→ **Work required**
Reproduce every record below, character by character.

→ **Provided data**

--------------------------------------------------

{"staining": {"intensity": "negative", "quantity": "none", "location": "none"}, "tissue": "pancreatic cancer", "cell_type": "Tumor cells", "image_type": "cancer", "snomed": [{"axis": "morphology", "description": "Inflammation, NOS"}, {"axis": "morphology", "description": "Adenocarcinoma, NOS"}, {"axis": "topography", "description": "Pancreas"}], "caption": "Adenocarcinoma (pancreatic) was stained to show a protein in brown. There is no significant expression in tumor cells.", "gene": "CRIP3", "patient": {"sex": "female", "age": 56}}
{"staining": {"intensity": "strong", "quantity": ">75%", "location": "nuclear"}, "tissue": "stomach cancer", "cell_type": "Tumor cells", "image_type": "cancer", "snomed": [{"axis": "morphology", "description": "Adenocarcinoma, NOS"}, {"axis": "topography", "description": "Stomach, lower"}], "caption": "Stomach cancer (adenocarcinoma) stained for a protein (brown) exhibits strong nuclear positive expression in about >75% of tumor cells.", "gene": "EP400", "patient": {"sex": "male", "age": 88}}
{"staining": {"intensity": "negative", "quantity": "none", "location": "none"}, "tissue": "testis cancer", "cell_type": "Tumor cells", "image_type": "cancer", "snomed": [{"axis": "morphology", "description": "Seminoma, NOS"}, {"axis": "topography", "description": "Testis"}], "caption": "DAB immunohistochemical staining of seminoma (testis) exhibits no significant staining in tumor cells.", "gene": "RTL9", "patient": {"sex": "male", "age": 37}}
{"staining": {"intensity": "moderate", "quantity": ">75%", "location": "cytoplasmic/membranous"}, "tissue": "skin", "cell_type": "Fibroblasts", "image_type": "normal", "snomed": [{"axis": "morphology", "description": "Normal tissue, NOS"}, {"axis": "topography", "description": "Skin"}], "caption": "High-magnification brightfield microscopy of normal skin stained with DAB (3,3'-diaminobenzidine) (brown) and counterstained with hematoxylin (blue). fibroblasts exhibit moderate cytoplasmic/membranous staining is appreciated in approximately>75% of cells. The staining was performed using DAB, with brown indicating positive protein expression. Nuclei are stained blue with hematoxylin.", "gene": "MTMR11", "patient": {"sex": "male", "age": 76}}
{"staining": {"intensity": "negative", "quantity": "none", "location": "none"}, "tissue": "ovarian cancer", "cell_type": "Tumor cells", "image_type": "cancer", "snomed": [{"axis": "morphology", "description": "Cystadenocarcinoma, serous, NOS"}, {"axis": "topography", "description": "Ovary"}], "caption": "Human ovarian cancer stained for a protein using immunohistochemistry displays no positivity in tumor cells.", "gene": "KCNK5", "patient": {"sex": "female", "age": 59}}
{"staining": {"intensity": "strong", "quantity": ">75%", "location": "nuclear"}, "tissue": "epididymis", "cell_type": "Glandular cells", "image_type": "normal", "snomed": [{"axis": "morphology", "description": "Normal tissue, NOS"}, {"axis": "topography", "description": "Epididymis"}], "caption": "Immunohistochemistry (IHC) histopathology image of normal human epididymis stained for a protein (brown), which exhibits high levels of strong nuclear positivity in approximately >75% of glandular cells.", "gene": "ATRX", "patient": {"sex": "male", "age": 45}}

--------------------------------------------------

→ **Exercise response**
{"staining": {"intensity": "negative", "quantity": "none", "location": "none"}, "tissue": "pancreatic cancer", "cell_type": "Tumor cells", "image_type": "cancer", "snomed": [{"axis": "morphology", "description": "Inflammation, NOS"}, {"axis": "morphology", "description": "Adenocarcinoma, NOS"}, {"axis": "topography", "description": "Pancreas"}], "caption": "Adenocarcinoma (pancreatic) was stained to show a protein in brown. There is no significant expression in tumor cells.", "gene": "CRIP3", "patient": {"sex": "female", "age": 56}}
{"staining": {"intensity": "strong", "quantity": ">75%", "location": "nuclear"}, "tissue": "stomach cancer", "cell_type": "Tumor cells", "image_type": "cancer", "snomed": [{"axis": "morphology", "description": "Adenocarcinoma, NOS"}, {"axis": "topography", "description": "Stomach, lower"}], "caption": "Stomach cancer (adenocarcinoma) stained for a protein (brown) exhibits strong nuclear positive expression in about >75% of tumor cells.", "gene": "EP400", "patient": {"sex": "male", "age": 88}}
{"staining": {"intensity": "negative", "quantity": "none", "location": "none"}, "tissue": "testis cancer", "cell_type": "Tumor cells", "image_type": "cancer", "snomed": [{"axis": "morphology", "description": "Seminoma, NOS"}, {"axis": "topography", "description": "Testis"}], "caption": "DAB immunohistochemical staining of seminoma (testis) exhibits no significant staining in tumor cells.", "gene": "RTL9", "patient": {"sex": "male", "age": 37}}
{"staining": {"intensity": "moderate", "quantity": ">75%", "location": "cytoplasmic/membranous"}, "tissue": "skin", "cell_type": "Fibroblasts", "image_type": "normal", "snomed": [{"axis": "morphology", "description": "Normal tissue, NOS"}, {"axis": "topography", "description": "Skin"}], "caption": "High-magnification brightfield microscopy of normal skin stained with DAB (3,3'-diaminobenzidine) (brown) and counterstained with hematoxylin (blue). fibroblasts exhibit moderate cytoplasmic/membranous staining is appreciated in approximately>75% of cells. The staining was performed using DAB, with brown indicating positive protein expression. Nuclei are stained blue with hematoxylin.", "gene": "MTMR11", "patient": {"sex": "male", "age": 76}}
{"staining": {"intensity": "negative", "quantity": "none", "location": "none"}, "tissue": "ovarian cancer", "cell_type": "Tumor cells", "image_type": "cancer", "snomed": [{"axis": "morphology", "description": "Cystadenocarcinoma, serous, NOS"}, {"axis": "topography", "description": "Ovary"}], "caption": "Human ovarian cancer stained for a protein using immunohistochemistry displays no positivity in tumor cells.", "gene": "KCNK5", "patient": {"sex": "female", "age": 59}}
{"staining": {"intensity": "strong", "quantity": ">75%", "location": "nuclear"}, "tissue": "epididymis", "cell_type": "Glandular cells", "image_type": "normal", "snomed": [{"axis": "morphology", "description": "Normal tissue, NOS"}, {"axis": "topography", "description": "Epididymis"}], "caption": "Immunohistochemistry (IHC) histopathology image of normal human epididymis stained for a protein (brown), which exhibits high levels of strong nuclear positivity in approximately >75% of glandular cells.", "gene": "ATRX", "patient": {"sex": "male", "age": 45}}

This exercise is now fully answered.